他深吸了口氣,臉上的憤怒竟是很快就轉變成笑容。
這就是百年家族的底蘊。
他掃了一眼乞丐,發現乞丐們都喜歡跟一個年輕乞丐說話。
他便來到了那年輕乞丐身邊,道:“先生,您好,我們店裏出了點問題,現在需要打烊清理……”
不料,那乞丐直接打斷了他的話:“我們不嫌棄。”
傅家豪嘴角一抽,道:“先生……”
“傅家珠寶好,傅家珠寶妙,傅家珠寶呱呱叫,我們這身打扮,隻有傅家珠寶把我們當人看。
我們要出去幫你們宣傳。”那年輕乞丐笑嘻嘻的道。
傅家豪趕緊道:“這個……宣傳就不用了,我知道各位高人是受人之託。
這樣,對方給你們多少錢,我給雙倍,不,三倍!”
“好啊。”那年輕乞丐立馬就答應了下來。
傅家豪眼前一亮,立馬付錢。
聽說對方給十三塊錢一天,心裏罵了一聲娘希匹的還真捨得下本兒。
付給乞丐每個三十九塊,傅家豪等著乞丐們離開。
可他們並沒有走。
“各位……”傅家豪的臉色變了。
年輕乞丐看了眼左右,笑道:“大家的尊嚴消化完了沒有哇。”
“消化完了。”大家立馬附和道。
年輕乞丐道:“我現在不想談什麼狗屁尊嚴,我隻想搞錢。”
“對!”乞丐們的聲音整齊劃一。
傅家豪道:“那你們已經搞到錢了呀。”
乞丐們笑道:“那位老闆說了,你肯定會給幾倍。
他雖然不會再翻倍,但我們隻要走了,這就是一鎚子買賣。
所以我們每天都來,你會每天給我們錢。”
年輕乞丐道:“隻要我們沒尊嚴,我們就可以每天都搞到很多錢。”
“……”傅家豪眼前一黑。
本地研究院太沒有禮貌了。
“傅家珠寶好啊,小夥子,幹得不錯。”有個老乞丐拍了拍傅家豪的肩膀。
傅家豪看了眼自己的肩膀,一臉的嫌棄。
“我們會幫你宣傳的,這錢不白拿。”乞丐們道。
“不需要宣傳。”傅家豪喊道。
乞丐們道:“啊?那我們就說你們家珠寶不行,我們都瞧不上。”
“……”傅家豪張了張嘴,不知道說什麼,乾脆轉身走人。
媽的,不信治不了你們!
他給家裏打了個電話,問問那破研究院找到沒有。
答案是沒有。
不過家裏讓他穩住,他們已經聯絡了杭城商會。
杭城商會那邊會派人來跟他溝通。
杭城商會派來的人姓蔡,杭城最大的禽類商人之一。
傅家豪頓時一臉解脫……
終於有救了!
蔡老闆約在了一家名為‘雲鼎’的茶館。
包間內,雙方簡單的自我介紹,而後陷入了寂靜。
傅家豪見這蔡老闆不像想像中的那麼巴結自己,頓時有些不爽。
“蔡老闆,這雞可是在杭城賣了兩三天了,你們不可能不知情吧?
之前你們商會邀請我入會,我想沒有這個必要了。
這麼大一個杭城,連個珠縣的小商販都搞不定,我對你們杭城很失望。”傅家豪譏諷道。
蔡老闆淡淡一笑,道:“傅大少爺,你都沒辦法的事,我區區一個杭城賣雞的,我能有什麼辦法?
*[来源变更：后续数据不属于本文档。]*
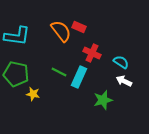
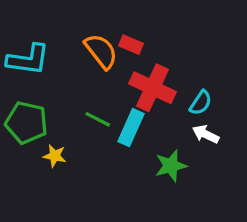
red cross: (92, 53) -> (153, 88), size x1.5
cyan semicircle: (121, 62) -> (201, 103), turned 91

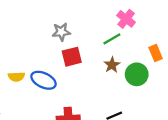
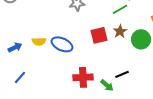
red square: (72, 57) -> (99, 35), moved

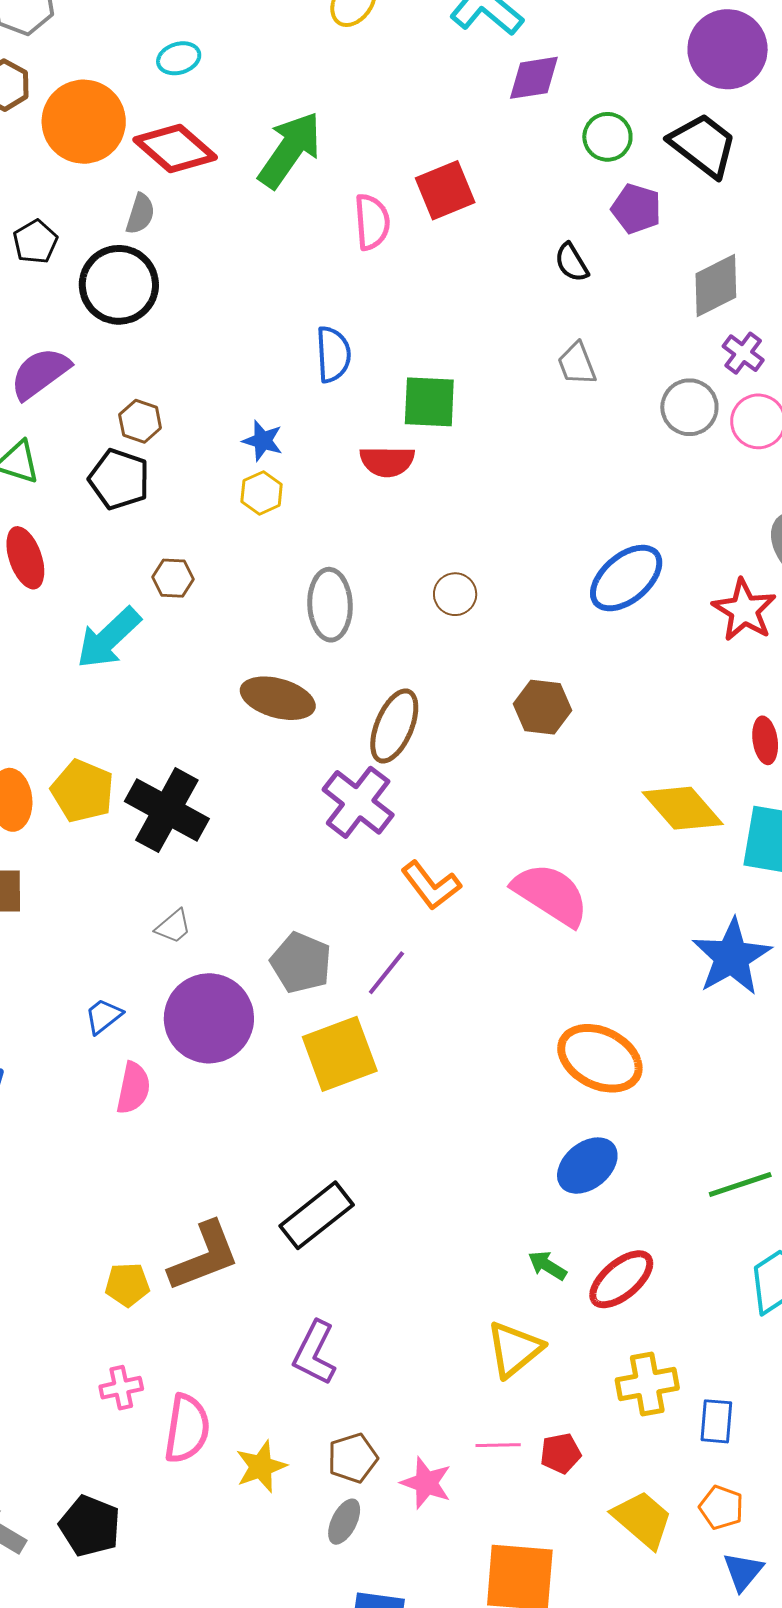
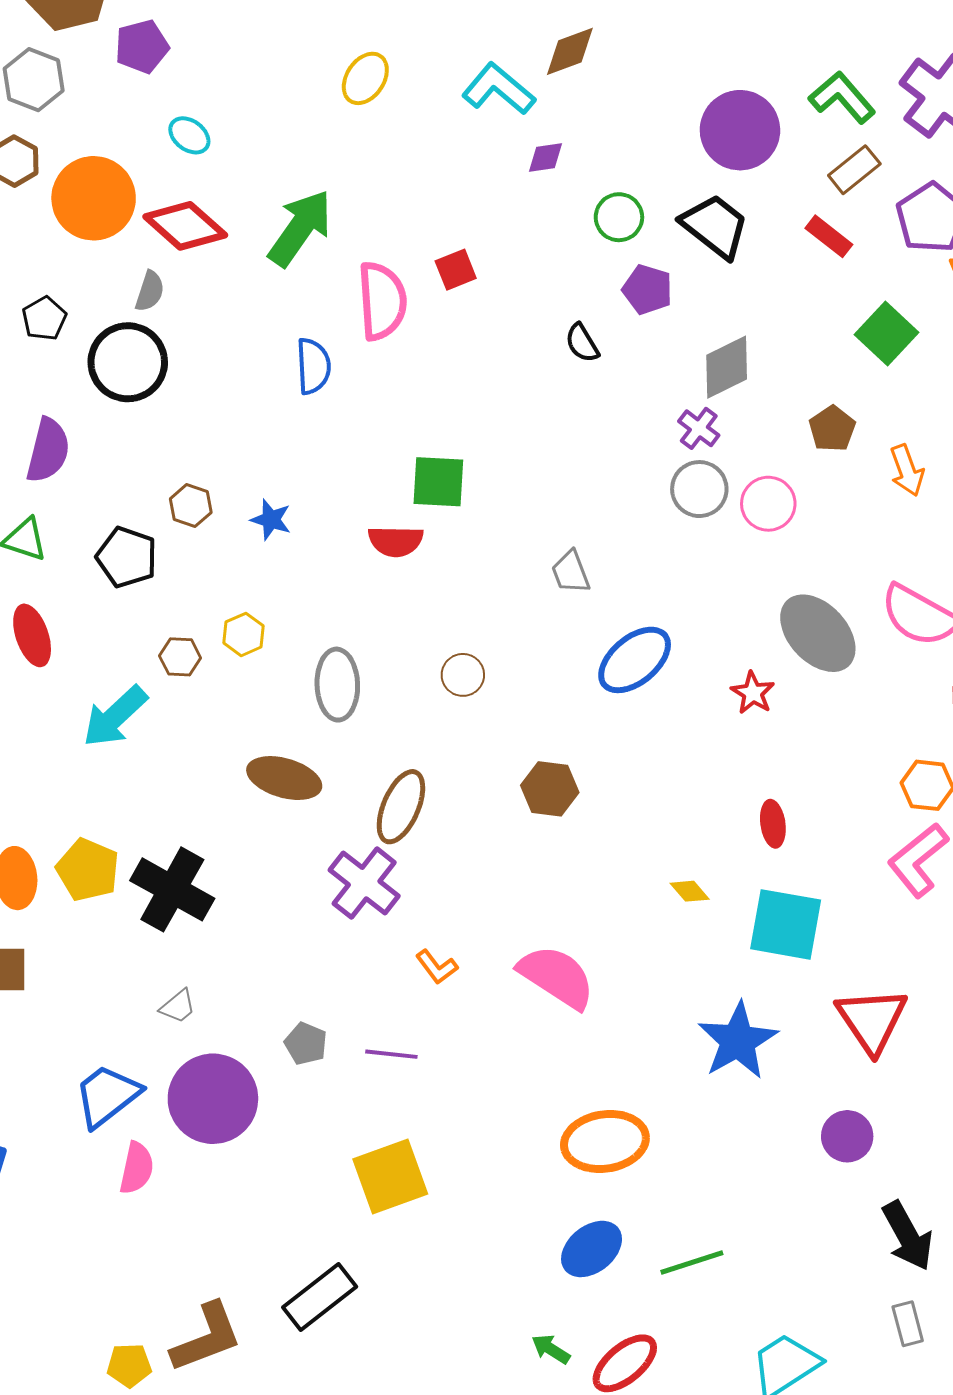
cyan ellipse: (179, 58) -> (189, 135), turned 54
purple diamond: (534, 78) -> (546, 158), size x0.7
red square: (445, 190) -> (456, 270), size x0.7
pink semicircle: (372, 222) -> (382, 301), size x1.4
purple cross: (743, 353) -> (699, 428), moved
blue semicircle: (333, 354) -> (313, 366), moved
gray trapezoid: (577, 364) -> (571, 572), moved
purple semicircle: (40, 373) -> (48, 450), turned 140
brown hexagon: (140, 421) -> (191, 506), moved
yellow hexagon: (262, 493) -> (243, 634), moved
red star: (744, 610) -> (753, 693), size x0.7
yellow diamond: (683, 808) -> (690, 891), size x0.5
orange L-shape: (431, 885) -> (437, 967), size x0.7
gray pentagon: (301, 963) -> (306, 1044), size x0.7
purple line: (386, 973) -> (391, 1054), turned 57
blue trapezoid: (103, 1016) -> (107, 1096), size x1.8
yellow square: (340, 1054) -> (390, 1176), moved
orange ellipse: (600, 1058) -> (605, 1141), turned -36
green line: (740, 1184) -> (692, 1263), moved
至於商會吸納你,我隻是商會的一員,並非商會的會長,你入不入會,與我無關。
還有,你大伯給我電話,是讓我來幫你解決問題,不是來給你餵奶的,你要自己學會調整情緒。”
“你……”傅家豪氣得拍了一下桌子怒目圓瞪。
蔡老闆對於他們傅家來說,不過就是個小販子。
他大伯給這雞鴨販子致電,是給這孫子麵子。
居然敢對他陰陽怪氣。
他咬了咬牙,怒視著蔡老闆:“你好像沒有搞清楚自己是什麼身份地位!”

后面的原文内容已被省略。